An employer who fails to give notice as required by paragraph (2) of subdivision (a) of Section 1401 is subject to a civil penalty of not more than five hundred dollars ($500) for each day of the employer's violation. The employer is not subject to a civil penalty under this section, however, if the employer pays to all applicable employees the amounts for which the employer is liable under Section 1402 within three weeks from the date the employer orders the mass layoff, relocation, or termination.
A person, including a local government or an employee representative, seeking to establish liability against an employer may bring a civil action on behalf of the person, other persons similarly situated, or both, in any court of competent jurisdiction. The court may award reasonable attorney's fees as part of costs to any plaintiff who prevails in a civil action brought under this chapter.
If the court determines that an employer conducted a reasonable investigation in good faith, and had reasonable grounds to believe that its conduct was not a violation of this chapter, the court may reduce the amount of any penalty imposed against the employer under this chapter.

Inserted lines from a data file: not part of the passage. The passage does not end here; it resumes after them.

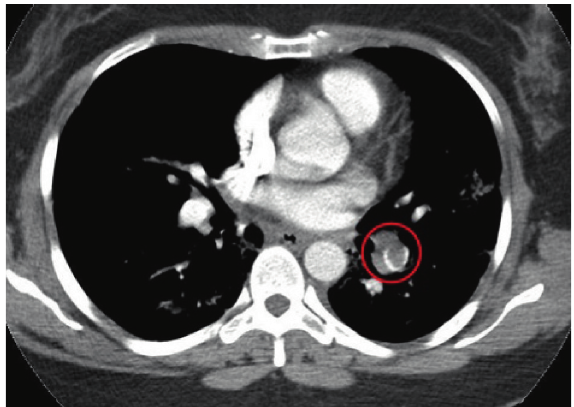
Figure 4: Chest axial CTA image on a vascular window shows a filling defect (circle) in the left lower lobe consistent with lobar and segmental pulmonary embolism.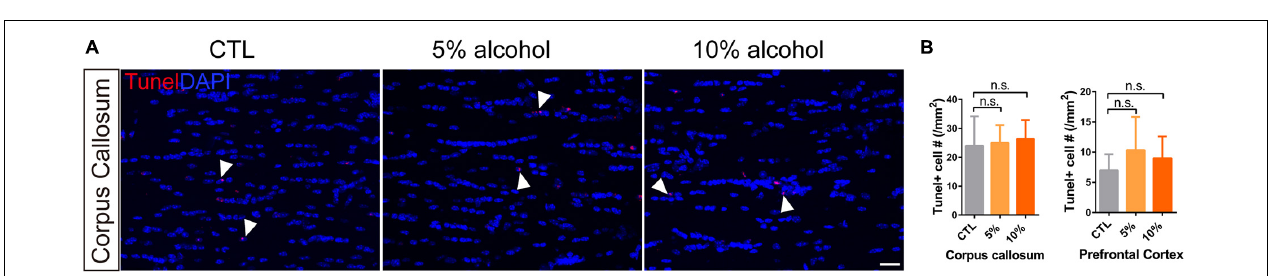
FIGURE 4 | Mature OLs generation is reduced by alcohol drinking in adult mice. (A) Immunostaining of CC1 in the cortex showing the newly generated mature OLs (CC1 + mGFP + ) (arrowheads). Scale bar 50 µ m. The dotted white box was magnified in the right panel. (B) Quantification of CC1 + mGFP + new OLs in the corpus callosum and prefrontal cortex (*** p < 0.001, n = 7).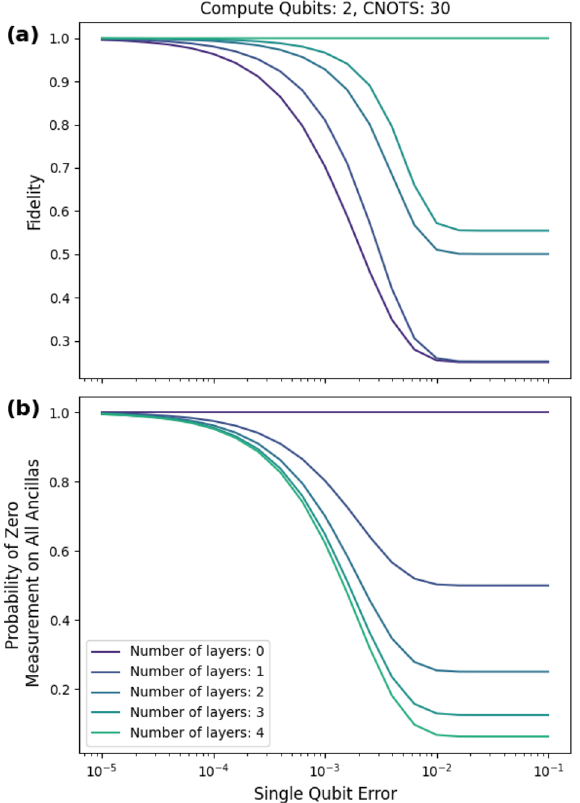
Figure 5. Example of checks that detect all errors. The upper bound on fidelity is saturated at four layers for this randomly generated Clifford input circuit consisting of two qubits and 30 cnot gates. We use depolarizing noise for the given noise model in Fig. 4a. The two-qubit error rate is ten times the single-qubit error rate. The single qubit-error rate ranges from 10 − 5 to 10 − 1 . At 10 − 1 , each cnot gate (acting on the compute qubits only) is followed by a two-qubit maximal depolarizing channel. Regardless, the postselected state is noiseless, as predicted by Theorem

In any investigation or proceeding under this chapter, the Labor Commissioner has, in addition to all other powers granted by law, the authority to examine the books and records of an employer.
(a) Payments to a person under subdivision (a) of Section 1402 by an employer who has failed to provide the advance notice of facility closure required by this chapter or the federal Worker Adjustment and Retraining Notification Act (29 U.S.C. Sec. 2101 et seq.) may not be construed as wages or compensation for personal services under Article 2 (commencing with Section 926) of Chapter 4 of Part 1 of Division 1 of the Unemployment Insurance Code.
  (b) Benefits payable under Chapter 5 (commencing with Section 1251) of Part 1 of Division 1 of the Unemployment Insurance Code may not be denied or reduced because of the receipt of payments related to an employer's violation of this chapter or the federal Worker Adjustment and Retraining Notification Act (29 U.S.C. Sec. 2101 et seq.).
The provisions of this chapter are severable. If any provision of this chapter or its application is held invalid, that invalidity shall not affect other provisions or applications that can be given effect without the invalid provision or application.